- [EXTRACT]
____________________

Now, if I were a downtrodden working-class Londoner circa 1847, I'm sure it would have been a highlight of my week to get the next chapter of what promised to be a bloodcurdling chronicle rife with mystery and gore. But I can't help wondering if any those people resolutely marched forth, penny in hand, to get each and every chapter of this story right to the bitter end. Because for some reason the next 75% of the book is a load of mind-numbing dross that delivers almost nothing anyone could reasonably expect from a book subtitled "The Feast of Blood". I have read my share of bad books, but I cannot recall any that were so incompetent at simply advancing the plot. Even in the Bobbsey Twins books the writers still knew how to move from one scene to the next.

____________________

- [YOUR TASK]
According to the review, what fraction of the book is "a load of mind-numbing dross"?

- [COLLECTED MATERIAL]
____________________

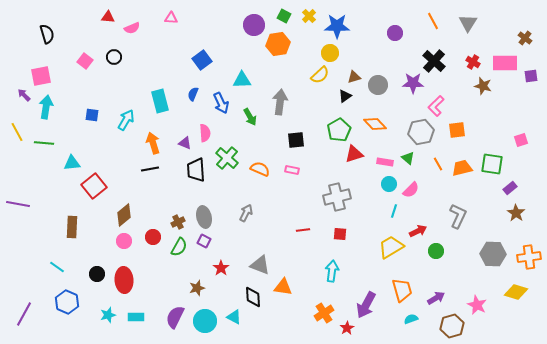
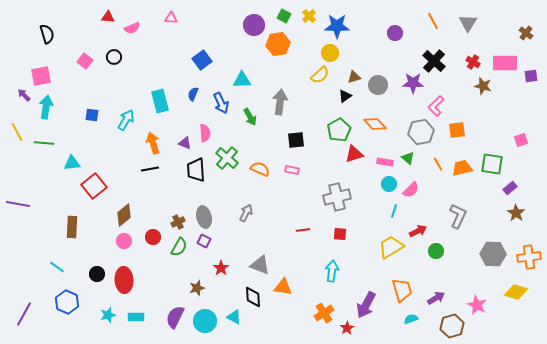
brown cross at (525, 38): moved 1 px right, 5 px up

____________________

- [OUTPUT FOR THIS EXERCISE]
The next 75% of the book.